* _TASK REQUIREMENTS_: Reproduce the listing below line for line without changing anything, but leave the pictures out.

--- BEGIN ---

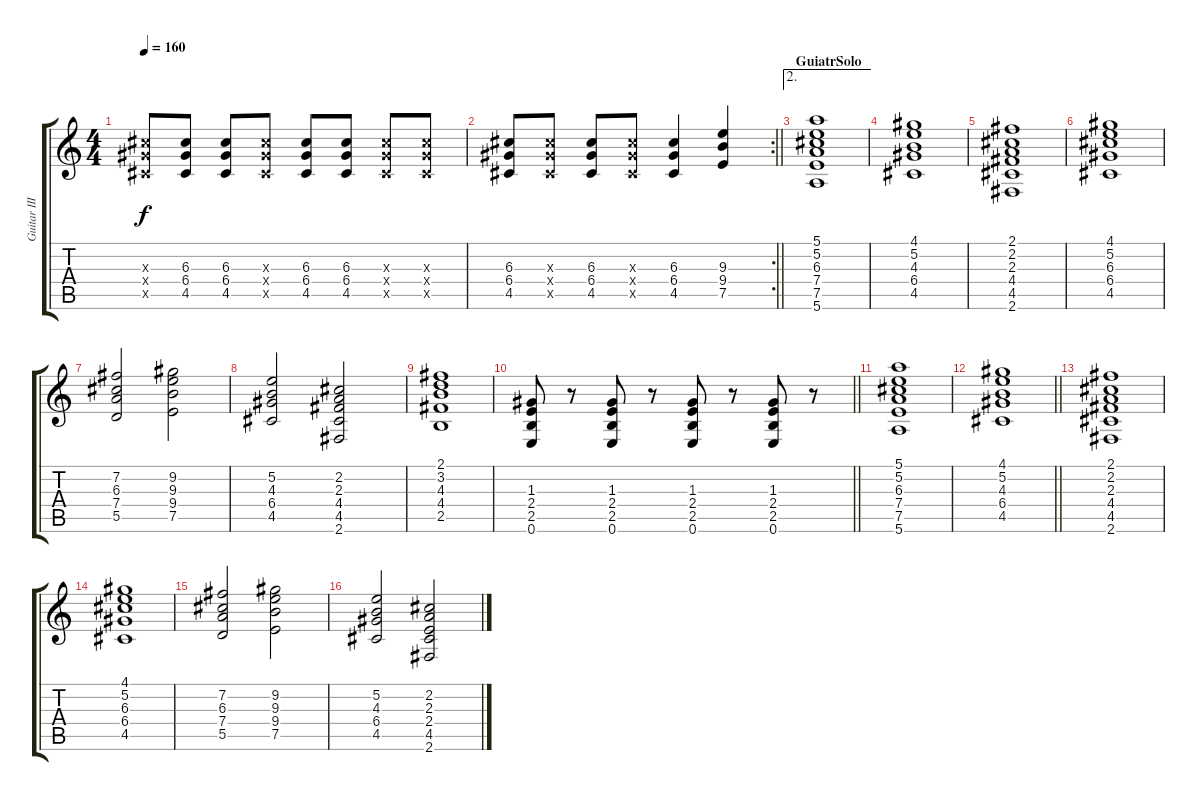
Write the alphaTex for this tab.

\track ("Guitar III" "Guitar III") {instrument acousticguitarsteel}
\staff {score tabs}
\tuning (E4 B3 G3 D3 A2 E2) {hide}
\ts (4 4)
\tempo 160
\clef g2
\ks c
(6.3{x} 6.4{x} 4.5{x}).8{dy f} (6.3 6.4 4.5).8 (6.3 6.4 4.5).8 (6.3{x} 6.4{x} 4.5{x}).8 (6.3 6.4 4.5).8 (6.3 6.4 4.5).8 (6.3{x} 6.4{x} 4.5{x}).8 (6.3{x} 6.4{x} 4.5{x}).8 |
\rc 2
\barLineRight lightlight
(6.3 6.4 4.5).8 (6.3{x} 6.4{x} 4.5{x}).8 (6.3 6.4 4.5).8 (6.3{x} 6.4{x} 4.5{x}).8 (6.3 6.4 4.5).4 (9.3 9.4 7.5).4 |
\ae 2
\section ("" "GuiatrSolo")
(5.1 5.2 6.3 7.4 7.5 5.6).1{instrument distortionguitar} |
(4.1 5.2 4.3 6.4 4.5).1 |
(2.1 2.2 2.3 4.4 4.5 2.6).1 |
(4.1 5.2 6.3 6.4 4.5).1 |
(7.2 6.3 7.4 5.5).2 (9.2 9.3 9.4 7.5).2 |
(5.2 4.3 6.4 4.5).2 (2.2 2.3 4.4 4.5 2.6).2 |
(2.1 3.2 4.3 4.4 2.5).1 |
\barLineRight lightlight
(1.3 2.4 2.5 0.6).8 r.8 (1.3 2.4 2.5 0.6).8 r.8 (1.3 2.4 2.5 0.6).8 r.8 (1.3 2.4 2.5 0.6).8 r.8 |
(5.1 5.2 6.3 7.4 7.5 5.6).1 |
\barLineRight lightlight
(4.1 5.2 4.3 6.4 4.5).1 |
(2.1 2.2 2.3 4.4 4.5 2.6).1 |
(4.1 5.2 6.3 6.4 4.5).1 |
(7.2 6.3 7.4 5.5).2 (9.2 9.3 9.4 7.5).2 |
(5.2 4.3 6.4 4.5).2 (2.2 2.3 2.4 4.5 2.6).2
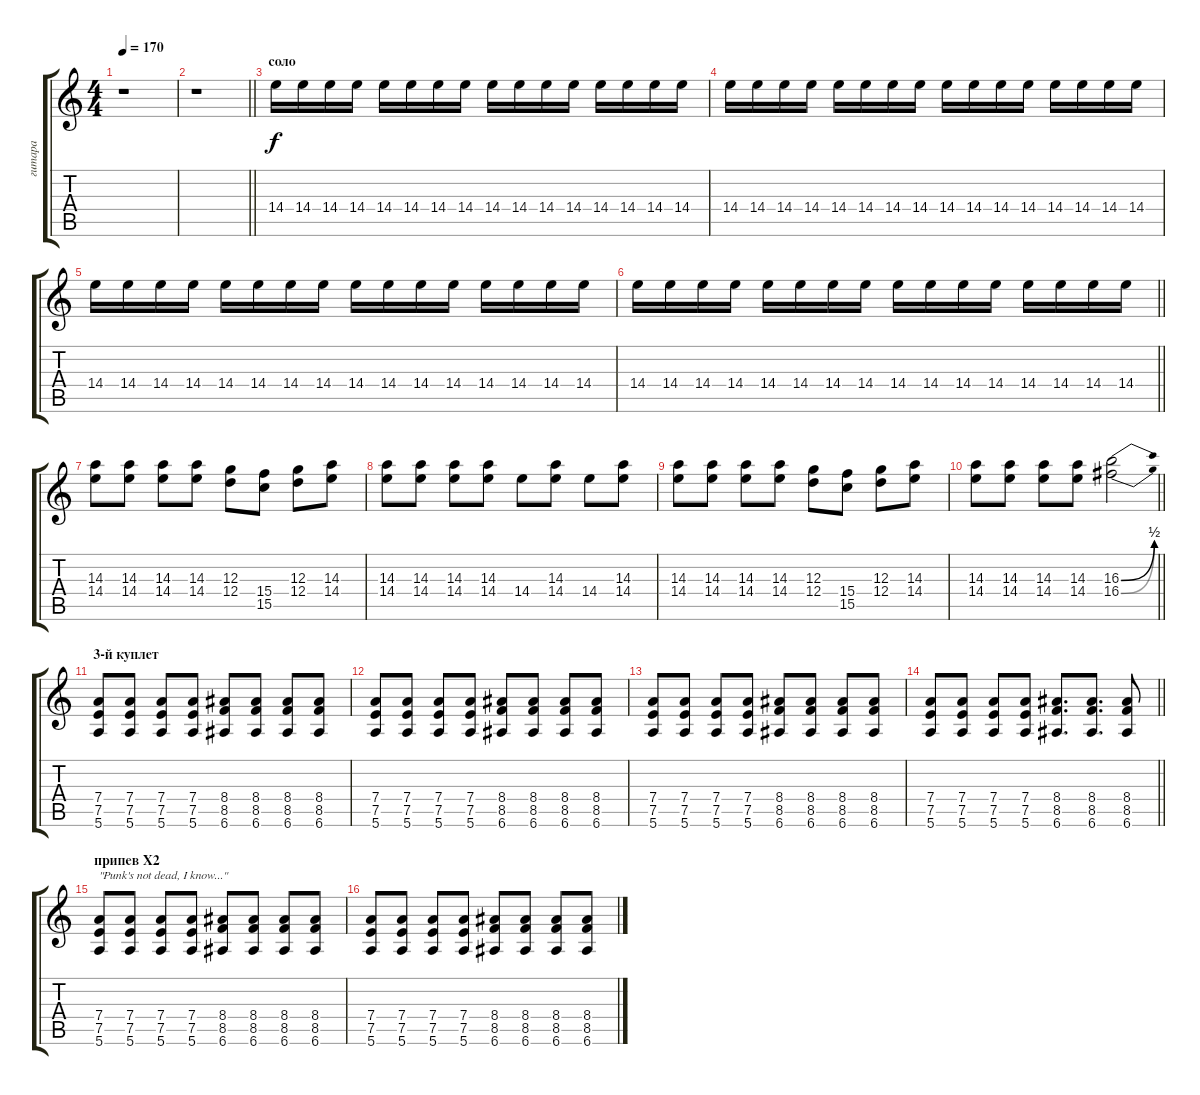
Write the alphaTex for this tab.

\track ("гитара" "гитара") {instrument distortionguitar}
\staff {score tabs}
\tuning (E4 B3 G3 D3 A2 E2) {hide}
\ts (4 4)
\tempo 170
\clef g2
\ks c
r.1{dy f} |
\barLineRight lightlight
r.1 |
\section ("" "соло")
14.4.16 14.4.16 14.4.16 14.4.16 14.4.16 14.4.16 14.4.16 14.4.16 14.4.16 14.4.16 14.4.16 14.4.16 14.4.16 14.4.16 14.4.16 14.4.16 |
14.4.16 14.4.16 14.4.16 14.4.16 14.4.16 14.4.16 14.4.16 14.4.16 14.4.16 14.4.16 14.4.16 14.4.16 14.4.16 14.4.16 14.4.16 14.4.16 |
14.4.16 14.4.16 14.4.16 14.4.16 14.4.16 14.4.16 14.4.16 14.4.16 14.4.16 14.4.16 14.4.16 14.4.16 14.4.16 14.4.16 14.4.16 14.4.16 |
\barLineRight lightlight
14.4.16 14.4.16 14.4.16 14.4.16 14.4.16 14.4.16 14.4.16 14.4.16 14.4.16 14.4.16 14.4.16 14.4.16 14.4.16 14.4.16 14.4.16 14.4.16 |
(14.3 14.4).8 (14.3 14.4).8 (14.3 14.4).8 (14.3 14.4).8 (12.3 12.4).8 (15.4 15.5).8 (12.3 12.4).8 (14.3 14.4).8 |
(14.3 14.4).8 (14.3 14.4).8 (14.3 14.4).8 (14.3 14.4).8 14.4.8 (14.3 14.4).8 14.4.8 (14.3 14.4).8 |
(14.3 14.4).8 (14.3 14.4).8 (14.3 14.4).8 (14.3 14.4).8 (12.3 12.4).8 (15.4 15.5).8 (12.3 12.4).8 (14.3 14.4).8 |
\barLineRight lightlight
(14.3 14.4).8 (14.3 14.4).8 (14.3 14.4).8 (14.3 14.4).8 (16.3{be (bend 0 0 60 2)} 16.4{be (bend 0 0 60 2)}).2 |
\section ("" "3-й куплет")
(7.4 7.5 5.6).8 (7.4 7.5 5.6).8 (7.4 7.5 5.6).8 (7.4 7.5 5.6).8 (8.4 8.5 6.6).8 (8.4 8.5 6.6).8 (8.4 8.5 6.6).8 (8.4 8.5 6.6).8 |
(7.4 7.5 5.6).8 (7.4 7.5 5.6).8 (7.4 7.5 5.6).8 (7.4 7.5 5.6).8 (8.4 8.5 6.6).8 (8.4 8.5 6.6).8 (8.4 8.5 6.6).8 (8.4 8.5 6.6).8 |
(7.4 7.5 5.6).8 (7.4 7.5 5.6).8 (7.4 7.5 5.6).8 (7.4 7.5 5.6).8 (8.4 8.5 6.6).8 (8.4 8.5 6.6).8 (8.4 8.5 6.6).8 (8.4 8.5 6.6).8 |
\barLineRight lightlight
(7.4 7.5 5.6).8 (7.4 7.5 5.6).8 (7.4 7.5 5.6).8 (7.4 7.5 5.6).8 (8.4 8.5 6.6).8{d} (8.4 8.5 6.6).8{d} (8.4 8.5 6.6).8 |
\section ("" "припев Х2")
(7.4 7.5 5.6).8{txt "\"Punk's not dead, I know...\""} (7.4 7.5 5.6).8 (7.4 7.5 5.6).8 (7.4 7.5 5.6).8 (8.4 8.5 6.6).8 (8.4 8.5 6.6).8 (8.4 8.5 6.6).8 (8.4 8.5 6.6).8 |
(7.4 7.5 5.6).8 (7.4 7.5 5.6).8 (7.4 7.5 5.6).8 (7.4 7.5 5.6).8 (8.4 8.5 6.6).8 (8.4 8.5 6.6).8 (8.4 8.5 6.6).8 (8.4 8.5 6.6).8
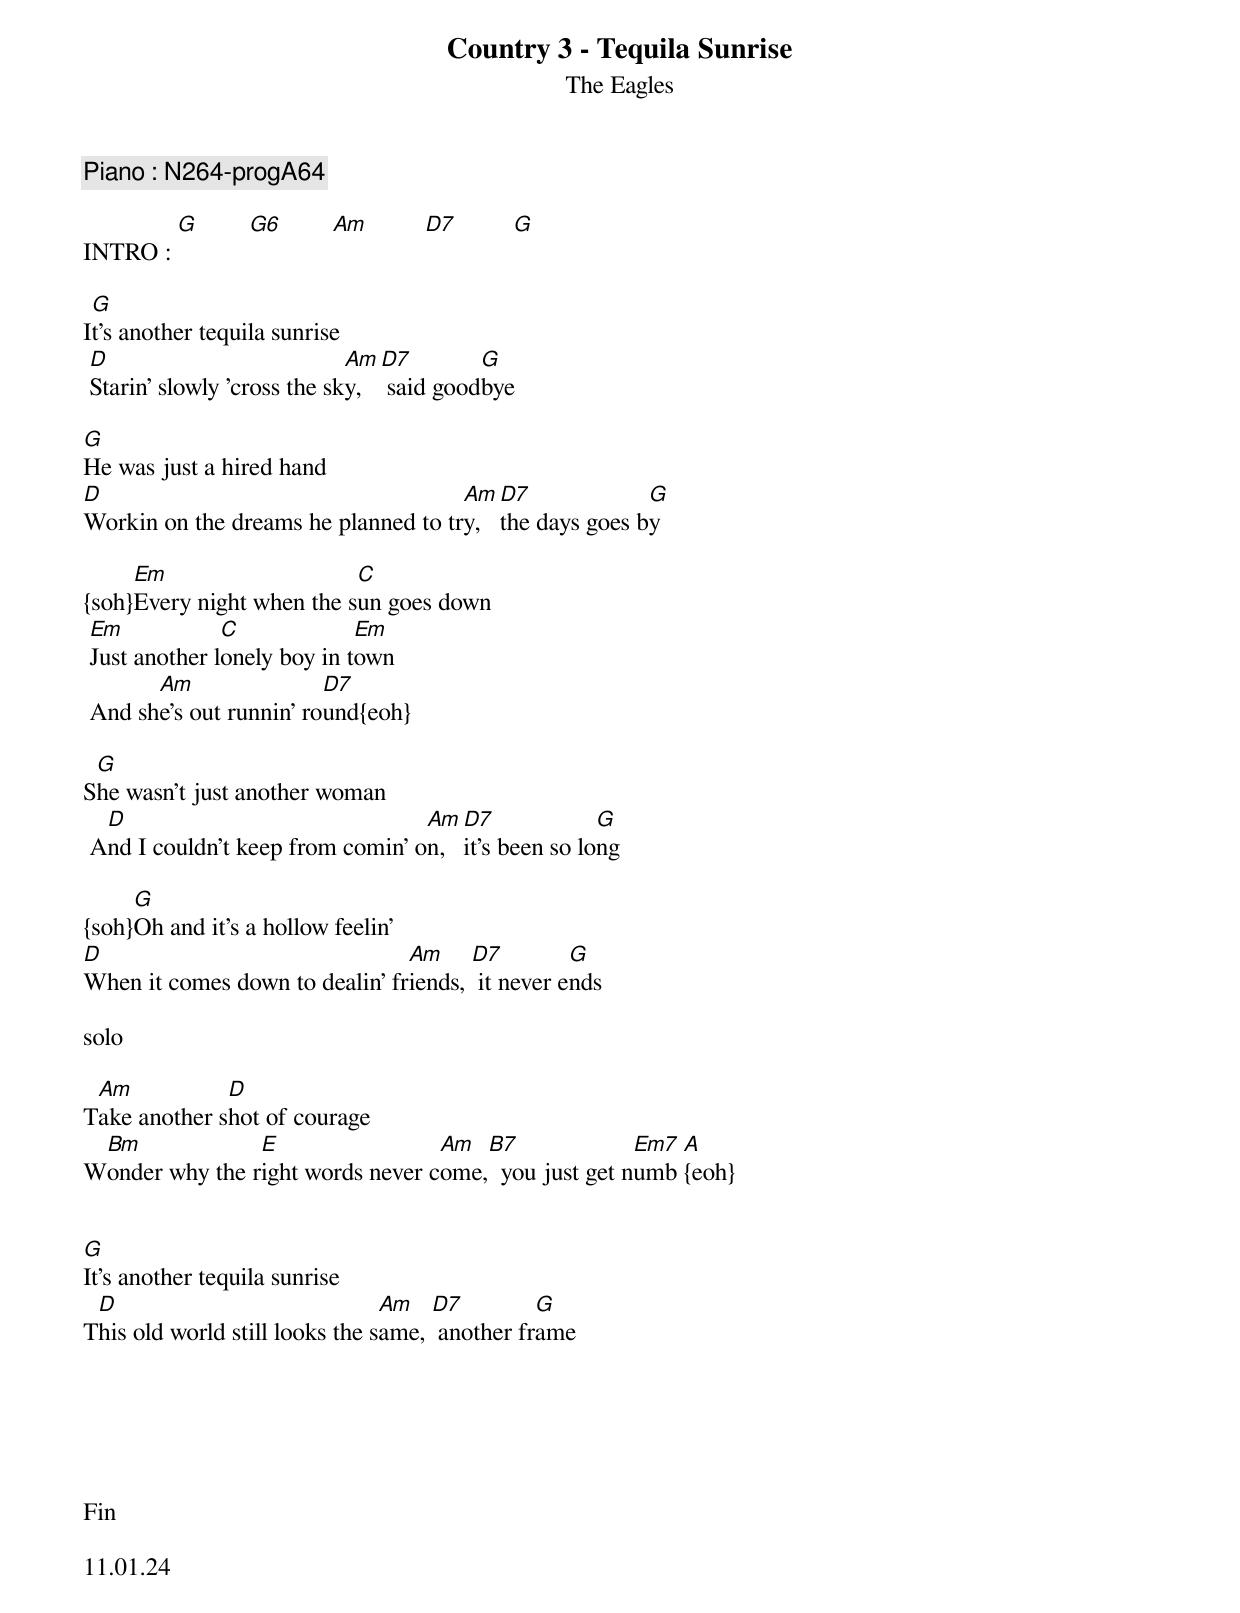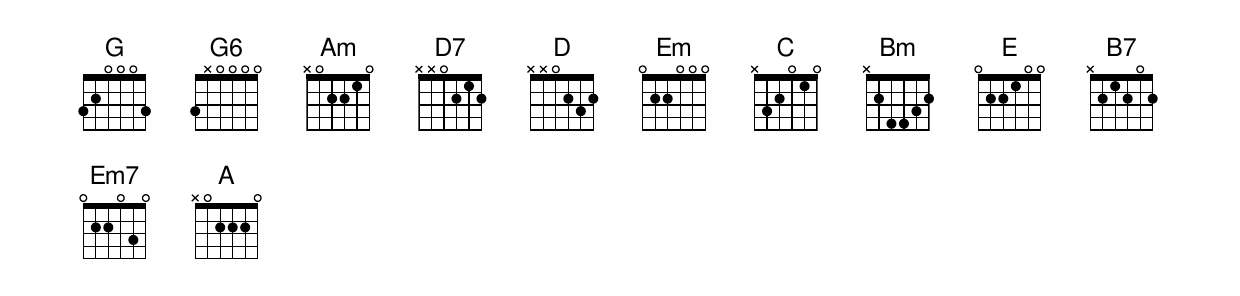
{title: Country 3 - Tequila Sunrise}
{subtitle: The Eagles }
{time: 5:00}
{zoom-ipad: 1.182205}
{c:Piano : N264-progA64}

INTRO : [G]        [G6]        [Am]         [D7]         [G]

I[G]t's another tequila sunrise
 [D]Starin' slowly 'cross the sk[Am]y, [D7] said good[G]bye

[G]He was just a hired hand
[D]Workin on the dreams he planned to tr[Am]y,  [D7]the days goes b[G]y

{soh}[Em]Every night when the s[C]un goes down
 [Em]Just another l[C]onely boy in t[Em]own
 And sh[Am]e's out runnin' ro[D7]und{eoh}

S[G]he wasn't just another woman
 A[D]nd I couldn't keep from comin' o[Am]n,  [D7]it's been so lo[G]ng

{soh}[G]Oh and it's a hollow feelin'
[D]When it comes down to dealin' fr[Am]iends, [D7] it never e[G]nds

solo

T[Am]ake another s[D]hot of courage
W[Bm]onder why the r[E]ight words never c[Am]ome,[B7]  you just get n[Em7]umb [A]{eoh}


[G]It's another tequila sunrise
T[D]his old world still looks the s[Am]ame, [D7] another fr[G]ame






Fin

11.01.24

--- END ---

* _RIGHT ANSWER_:
Write the alphaTex for this tab.

\track ("Guitar III" "Guitar III") {instrument acousticguitarsteel}
\staff {score tabs}
\tuning (E4 B3 G3 D3 A2 E2) {hide}
\ts (4 4)
\tempo 160
\clef g2
\ks c
(6.3{x} 6.4{x} 4.5{x}).8{dy f} (6.3 6.4 4.5).8 (6.3 6.4 4.5).8 (6.3{x} 6.4{x} 4.5{x}).8 (6.3 6.4 4.5).8 (6.3 6.4 4.5).8 (6.3{x} 6.4{x} 4.5{x}).8 (6.3{x} 6.4{x} 4.5{x}).8 |
\rc 2
\barLineRight lightlight
(6.3 6.4 4.5).8 (6.3{x} 6.4{x} 4.5{x}).8 (6.3 6.4 4.5).8 (6.3{x} 6.4{x} 4.5{x}).8 (6.3 6.4 4.5).4 (9.3 9.4 7.5).4 |
\ae 2
\section ("" "GuiatrSolo")
(5.1 5.2 6.3 7.4 7.5 5.6).1{instrument distortionguitar} |
(4.1 5.2 4.3 6.4 4.5).1 |
(2.1 2.2 2.3 4.4 4.5 2.6).1 |
(4.1 5.2 6.3 6.4 4.5).1 |
(7.2 6.3 7.4 5.5).2 (9.2 9.3 9.4 7.5).2 |
(5.2 4.3 6.4 4.5).2 (2.2 2.3 4.4 4.5 2.6).2 |
(2.1 3.2 4.3 4.4 2.5).1 |
\barLineRight lightlight
(1.3 2.4 2.5 0.6).8 r.8 (1.3 2.4 2.5 0.6).8 r.8 (1.3 2.4 2.5 0.6).8 r.8 (1.3 2.4 2.5 0.6).8 r.8 |
(5.1 5.2 6.3 7.4 7.5 5.6).1 |
\barLineRight lightlight
(4.1 5.2 4.3 6.4 4.5).1 |
(2.1 2.2 2.3 4.4 4.5 2.6).1 |
(4.1 5.2 6.3 6.4 4.5).1 |
(7.2 6.3 7.4 5.5).2 (9.2 9.3 9.4 7.5).2 |
(5.2 4.3 6.4 4.5).2 (2.2 2.3 2.4 4.5 2.6).2
Write the alphaTex for this tab.

\track ("гитара" "гитара") {instrument distortionguitar}
\staff {score tabs}
\tuning (E4 B3 G3 D3 A2 E2) {hide}
\ts (4 4)
\tempo 170
\clef g2
\ks c
r.1{dy f} |
\barLineRight lightlight
r.1 |
\section ("" "соло")
14.4.16 14.4.16 14.4.16 14.4.16 14.4.16 14.4.16 14.4.16 14.4.16 14.4.16 14.4.16 14.4.16 14.4.16 14.4.16 14.4.16 14.4.16 14.4.16 |
14.4.16 14.4.16 14.4.16 14.4.16 14.4.16 14.4.16 14.4.16 14.4.16 14.4.16 14.4.16 14.4.16 14.4.16 14.4.16 14.4.16 14.4.16 14.4.16 |
14.4.16 14.4.16 14.4.16 14.4.16 14.4.16 14.4.16 14.4.16 14.4.16 14.4.16 14.4.16 14.4.16 14.4.16 14.4.16 14.4.16 14.4.16 14.4.16 |
\barLineRight lightlight
14.4.16 14.4.16 14.4.16 14.4.16 14.4.16 14.4.16 14.4.16 14.4.16 14.4.16 14.4.16 14.4.16 14.4.16 14.4.16 14.4.16 14.4.16 14.4.16 |
(14.3 14.4).8 (14.3 14.4).8 (14.3 14.4).8 (14.3 14.4).8 (12.3 12.4).8 (15.4 15.5).8 (12.3 12.4).8 (14.3 14.4).8 |
(14.3 14.4).8 (14.3 14.4).8 (14.3 14.4).8 (14.3 14.4).8 14.4.8 (14.3 14.4).8 14.4.8 (14.3 14.4).8 |
(14.3 14.4).8 (14.3 14.4).8 (14.3 14.4).8 (14.3 14.4).8 (12.3 12.4).8 (15.4 15.5).8 (12.3 12.4).8 (14.3 14.4).8 |
\barLineRight lightlight
(14.3 14.4).8 (14.3 14.4).8 (14.3 14.4).8 (14.3 14.4).8 (16.3{be (bend 0 0 60 2)} 16.4{be (bend 0 0 60 2)}).2 |
\section ("" "3-й куплет")
(7.4 7.5 5.6).8 (7.4 7.5 5.6).8 (7.4 7.5 5.6).8 (7.4 7.5 5.6).8 (8.4 8.5 6.6).8 (8.4 8.5 6.6).8 (8.4 8.5 6.6).8 (8.4 8.5 6.6).8 |
(7.4 7.5 5.6).8 (7.4 7.5 5.6).8 (7.4 7.5 5.6).8 (7.4 7.5 5.6).8 (8.4 8.5 6.6).8 (8.4 8.5 6.6).8 (8.4 8.5 6.6).8 (8.4 8.5 6.6).8 |
(7.4 7.5 5.6).8 (7.4 7.5 5.6).8 (7.4 7.5 5.6).8 (7.4 7.5 5.6).8 (8.4 8.5 6.6).8 (8.4 8.5 6.6).8 (8.4 8.5 6.6).8 (8.4 8.5 6.6).8 |
\barLineRight lightlight
(7.4 7.5 5.6).8 (7.4 7.5 5.6).8 (7.4 7.5 5.6).8 (7.4 7.5 5.6).8 (8.4 8.5 6.6).8{d} (8.4 8.5 6.6).8{d} (8.4 8.5 6.6).8 |
\section ("" "припев Х2")
(7.4 7.5 5.6).8{txt "\"Punk's not dead, I know...\""} (7.4 7.5 5.6).8 (7.4 7.5 5.6).8 (7.4 7.5 5.6).8 (8.4 8.5 6.6).8 (8.4 8.5 6.6).8 (8.4 8.5 6.6).8 (8.4 8.5 6.6).8 |
(7.4 7.5 5.6).8 (7.4 7.5 5.6).8 (7.4 7.5 5.6).8 (7.4 7.5 5.6).8 (8.4 8.5 6.6).8 (8.4 8.5 6.6).8 (8.4 8.5 6.6).8 (8.4 8.5 6.6).8
{title: Country 3 - Tequila Sunrise}
{subtitle: The Eagles }
{time: 5:00}
{zoom-ipad: 1.182205}
{c:Piano : N264-progA64}

INTRO : [G]        [G6]        [Am]         [D7]         [G]

I[G]t's another tequila sunrise
 [D]Starin' slowly 'cross the sk[Am]y, [D7] said good[G]bye

[G]He was just a hired hand
[D]Workin on the dreams he planned to tr[Am]y,  [D7]the days goes b[G]y

{soh}[Em]Every night when the s[C]un goes down
 [Em]Just another l[C]onely boy in t[Em]own
 And sh[Am]e's out runnin' ro[D7]und{eoh}

S[G]he wasn't just another woman
 A[D]nd I couldn't keep from comin' o[Am]n,  [D7]it's been so lo[G]ng

{soh}[G]Oh and it's a hollow feelin'
[D]When it comes down to dealin' fr[Am]iends, [D7] it never e[G]nds

solo

T[Am]ake another s[D]hot of courage
W[Bm]onder why the r[E]ight words never c[Am]ome,[B7]  you just get n[Em7]umb [A]{eoh}


[G]It's another tequila sunrise
T[D]his old world still looks the s[Am]ame, [D7] another fr[G]ame






Fin

11.01.24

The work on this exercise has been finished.